As for the Criminal Code Reform Act in its present Senate Judiciary Committee form, one major area that calls for further study and public discussion is the array of sentencing provisions. These, among other things, eliminate parole altogether, place too much emphasis on incarceration, and fail to provide sufficiently for alternatives to imprisonment for nondangerous offenders. The bill requiRES substantial prison terms for a wide range of crimes, much longer terms for some than are mandated by existing law. Yet it omits a major reform recommended by the American Bar Association and various penal experts -- that judges BE encouraged to weigh such options as community service, restitution, split sentences, and work release before settling on incarceration as a sanction of last resort, reserved primarily for hardened criminals.
One challenged provision would allow the government as well as a defendant to appeal sentences. Some civil libertarians argue that this would amount to double jeopardy and would give the government a powerful new weapon to use against defendants. However, the Justice Department's recent appeal of a slap-on-the-wrist sentence given Houston policemen convicted of civil rights violations in the drowning death of a Hispanic man in their custody demonstrates that government appeals can also serve to bolster basic human rights. The stipulation that a decision by the prosecution to appeal must come from the Attorney General should deter frivolous or harassing use of appeals by government. Yet, with some of this strongest opposition coming from business lobbyists the proposal remains sufficiently controversial to require further airing.
The bill being prepared for Senate consideration also proposes a new judicial discretion in withholding bail that has disturbing implications. The purpose of bail has been to assure an arrested person's appearance at trial.
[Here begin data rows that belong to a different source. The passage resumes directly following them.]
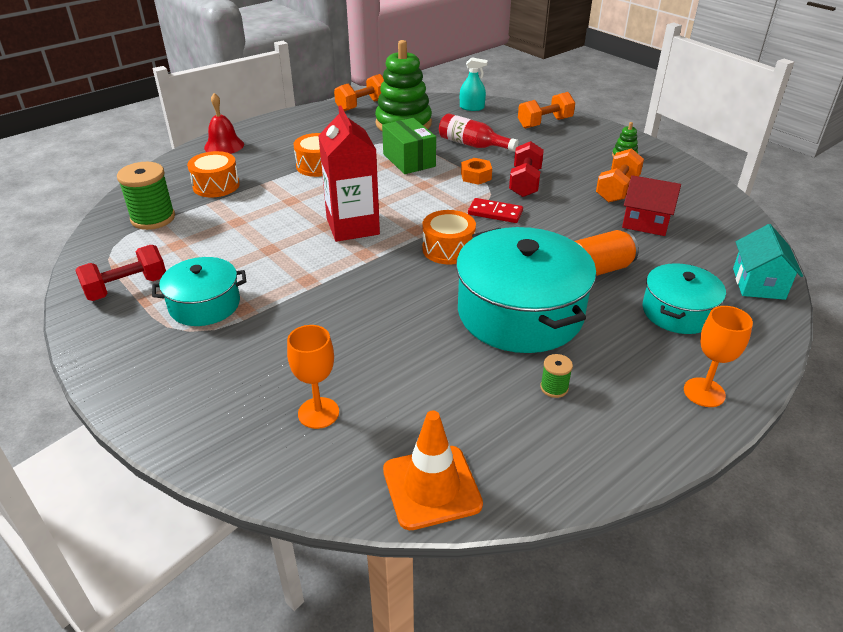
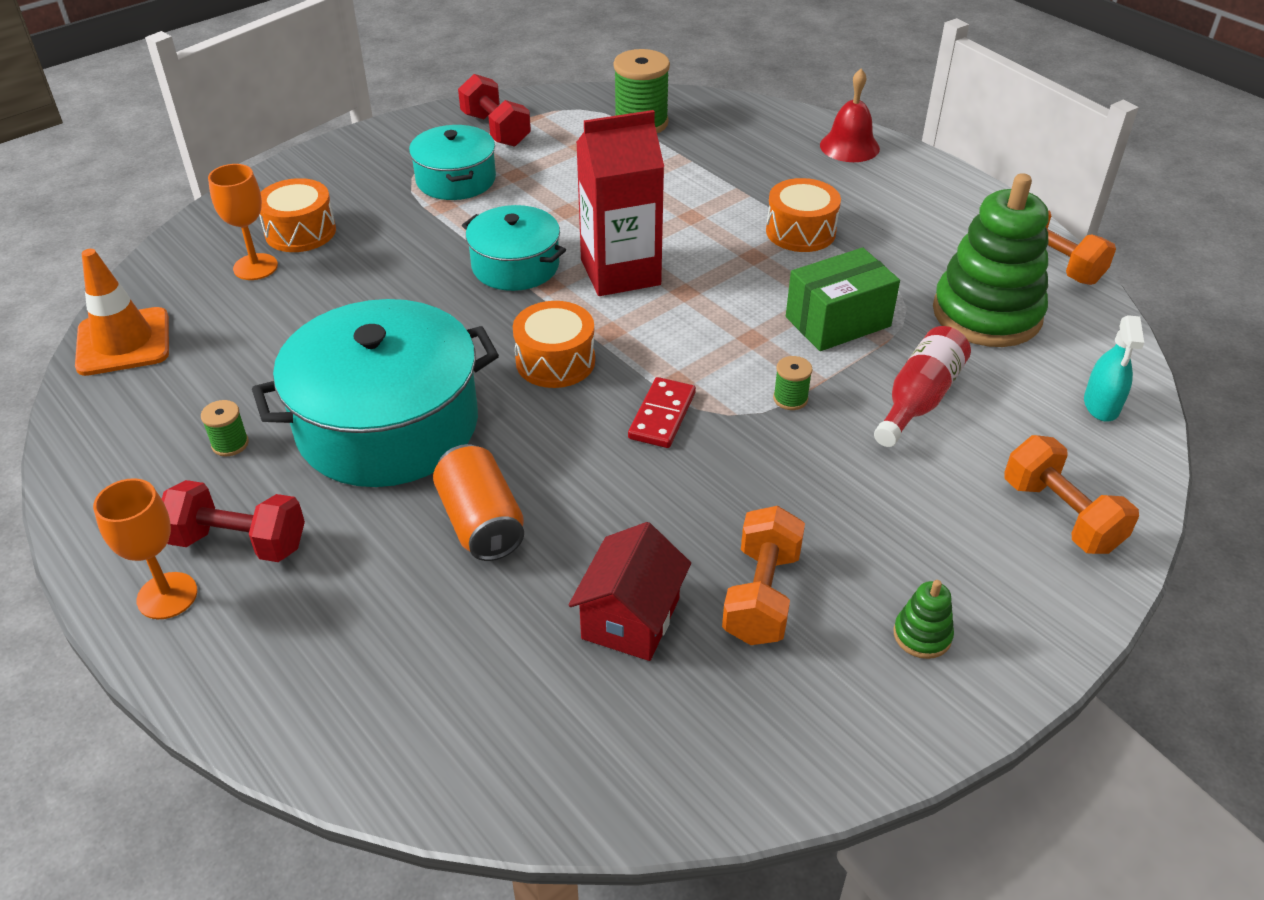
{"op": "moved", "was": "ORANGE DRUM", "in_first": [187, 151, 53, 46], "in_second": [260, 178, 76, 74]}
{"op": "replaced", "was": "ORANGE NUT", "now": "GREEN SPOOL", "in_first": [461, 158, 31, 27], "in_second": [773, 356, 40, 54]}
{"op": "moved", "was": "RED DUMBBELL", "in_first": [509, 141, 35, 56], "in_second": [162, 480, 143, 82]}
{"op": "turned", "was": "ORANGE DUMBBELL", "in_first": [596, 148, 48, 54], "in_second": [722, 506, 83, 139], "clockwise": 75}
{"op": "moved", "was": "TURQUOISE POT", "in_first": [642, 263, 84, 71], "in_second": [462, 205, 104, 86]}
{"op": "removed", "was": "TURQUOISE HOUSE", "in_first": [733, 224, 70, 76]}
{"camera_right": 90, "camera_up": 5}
Excessive bail is ruled out by the Constitution. Judges in America ordinarily deny bail on grounds the accused is not likely to show up. The proposed revisions would permit a judge to deny bail and place various restrictions on an arrested person , including a stay in jail, if the judge simply is of the opinion that the person could be a danger to the community. The American Civil Liberties Union calls that a form of "preventive detention" and a threat to the fundamental tenet of US law that a person is presumed to be innocent until proven guilty. The American Bar Association voices similar reservations. If Congress nevertheless decides in favor of some such revision, a narrower version supported by the ABA ought to be considered. It would allow bail restrictions only if a defendant has clearly demonstrated by some act or deed that he is potentially dangerous.
These and numerous other objections to the proposed criminal code reforms in the Senate will need to be debated and thoroughly discussed. The House version, still being hammered out in subcommittee and expected to reach the House Judiciary Committee within the next few weeks, is likely to contain fewer of these controversial provisions.The temptation may be to push the legislation through, in light of the long and arduous negotiations to date. Certainly Senator Kennedy, anxious to include the bill among his accomplishments in his bid for the presidency, will be pressing for speedy action. But the criminal code and questions raised about its proposed revisions are too important to allow for anything but a continuation of the most careful deliberations. If the past is any indication, America will have to live with the new code a long, long time before revision is tackled again.